Мы вложили в уста нашего критика следующее утверждение: если внутренний опыт может быть повторен, то результатом этого повторения было бы непосредственное тождество между историком и объектом его познания. Этот вопрос заслуживает более подробного рассмотрения. Принятие данного положения, по-видимому, привело бы нас к абсурдным следствиям, ибо если дух не что иное, как совокупность его собственных действий, а познать дух человека прошлого, скажем Томаса Бекета{10}
, означает воспроизвести его мысли, то, раз я, историк, достигаю этого, я просто становлюсь Томасом Бекетом.Почему это абсурдно? Отвечая на этот вопрос, можно было бы сказать, — потому что быть Бекетом — одно, а знать Бекета — совсем другое.
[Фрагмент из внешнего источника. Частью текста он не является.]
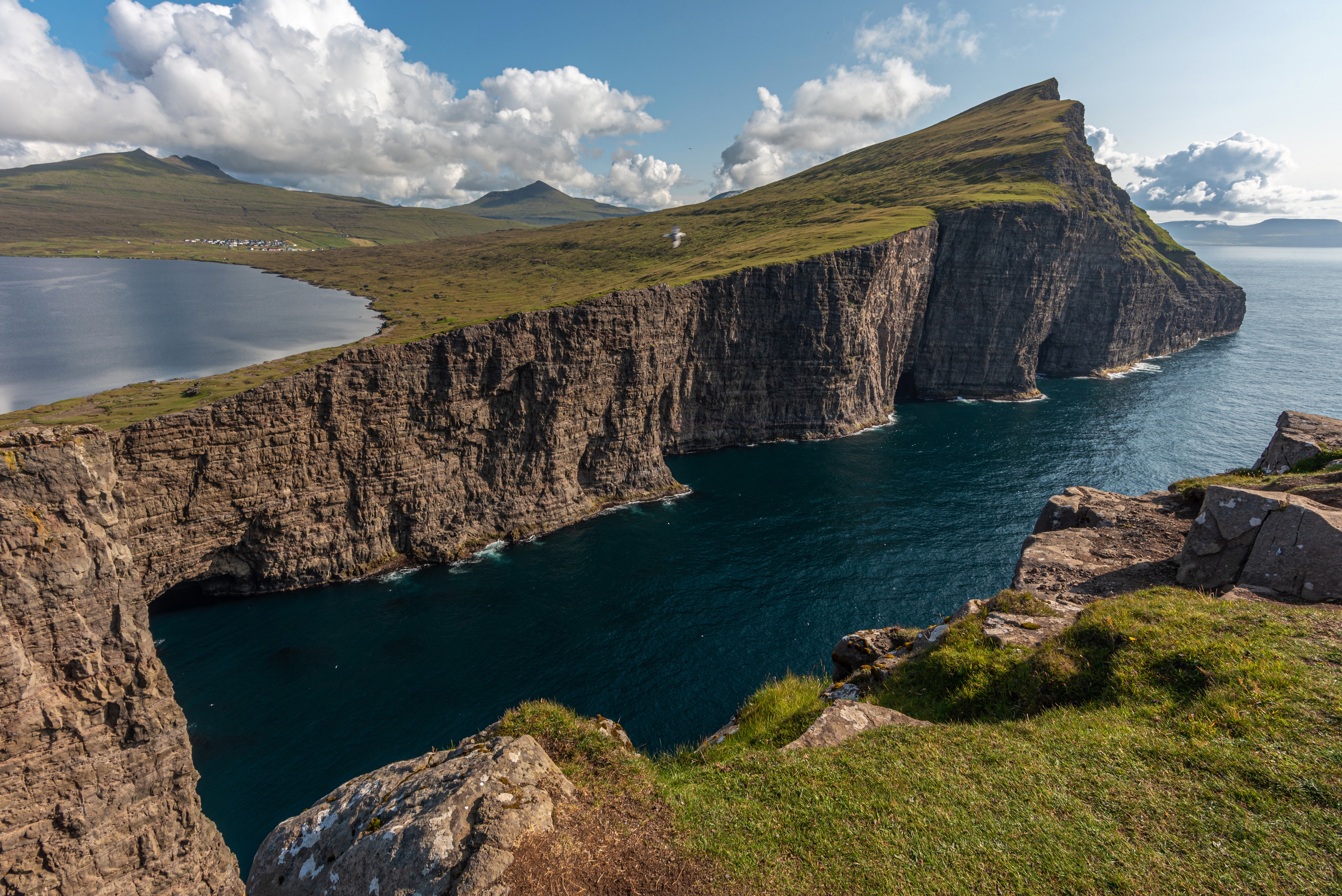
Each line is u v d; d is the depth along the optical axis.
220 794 42.59
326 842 12.02
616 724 15.87
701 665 57.03
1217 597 18.20
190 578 64.31
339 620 64.69
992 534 82.56
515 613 66.25
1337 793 10.36
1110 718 13.98
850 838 11.10
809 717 18.56
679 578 73.62
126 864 20.73
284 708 51.31
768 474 110.38
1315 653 13.89
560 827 11.04
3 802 18.30
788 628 62.75
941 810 11.58
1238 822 10.33
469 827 10.80
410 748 46.94
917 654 20.58
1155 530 25.59
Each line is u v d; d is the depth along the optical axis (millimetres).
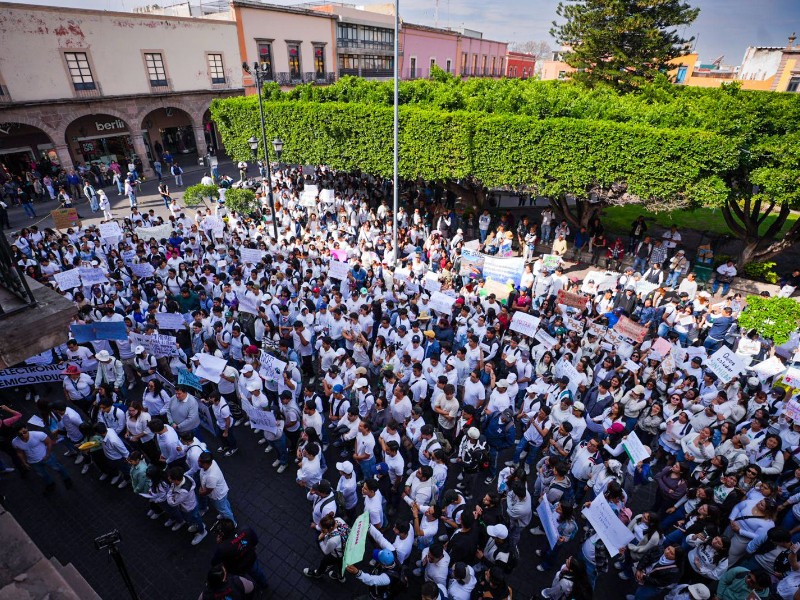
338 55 44688
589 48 29375
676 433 8648
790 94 20312
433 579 6055
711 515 6574
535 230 21938
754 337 11750
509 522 7043
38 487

Историк же стремится к последнему, к знанию прошлого. На это возражение, однако, мы уже ответили. Оно основывается на ложном понимании различия между субъективностью и объективностью. Для Бекета, поскольку он был мыслящим духом, быть Бекетом означало также и осознавать себя Бекетом. И для меня в соответствии с тем же самым доказательством быть Бекетом означает знать, что я Бекет, т. е. знать, что в моем сиюминутном «я» мною воспроизводятся мысли Бекета и я являюсь им в этом смысле. Я не «просто» становлюсь Бекетом, ибо мыслящий дух никогда не становится «просто» чем-то. Этот дух — совокупность его собственных мыслительных действий, а последние никогда не «просты» (если под «простотой» понимать «непосредственность»). Мысль же никогда не является простым непосредственным опытом, но всегда рефлексией, или самопознанием, знанием самого себя как существа мыслящего, переживающего.
Представляется целесообразным несколько развернуть это положение. Акт мысли, безусловно, часть опыта мыслителя. Он имеет место в определенное время и в определенном контексте других актов мысли, эмоций, ощущений и т. д. Его существование в данном контексте я называю его непосредственностью, ибо, хотя мысль и не является простой непосредственностью, она и не лишена ее. Но особенность мысли как таковой заключается в том, что наряду с ее существованием здесь и теперь в данном контексте она сохраняется в изменяющихся контекстах и возрождается в другом контексте. Эта способность сохраняться и возрождаться делает из акта мысли нечто большее, чем простое «событие» или «ситуацию», употребляя термины, прилагаемые к нему, например, Уайтхэдом. Именно в силу того и постольку, поскольку акт мысли ложно понимается как простое событие, идея его воспроизведения кажется парадоксальным и порочным способом описания возникновения другого, хотя и похожего, события. Непосредственное как таковое не может быть воспроизведено. Следовательно, те элементы опыта, бытие которых как раз и заключается в их непосредственности (ощущения, чувства и т. д. как таковые), не могут быть воспроизведены. И не только они, но и сама мысль никогда не может быть воспроизведена в ее непосредственности. Первооткрытие истины, например, отличается от любого последующего созерцания этой истины не тем, что созерцаемая истина оказывается другой, и не тем, что акт ее созерцания иной. Различие между ними состоит в том, что мы не можем вновь испытать непосредственность первооткрытия: мы не можем пережить шок, вызываемый новизною истины, освобождение от мучившей проблемы, триумф достижения желаемого результата и, может быть, чувство победы над оппонентами, предвкушение славы и т. д.
Но пойдем дальше. Непосредственность мысли состоит не только в ее эмоциональном контексте (естественно, в контекст мысли входят и ощущения, как, например, чувство потери тяжести, испытанное Архимедом при погружении тела в ванну), но и в том, что мысль существует в окружении других мыслей. Самотождественность мыслительного акта, утверждающего равенство двух данных углов, не только не зависит от таких случайных обстоятельств, как, например, голоден или зябнет человек, его совершающий, ощущает ли он твердость стула под собою, скучает ли над лекцией, она не зависит и от других мыслей вроде того, что эта книга говорит мне, что данные углы равны, или мой учитель так считает, или даже мыслей, более тесно связанных с поставленной проблемой, как, например, сумма этих углов плюс угол при вершине треугольника дает нам 180°.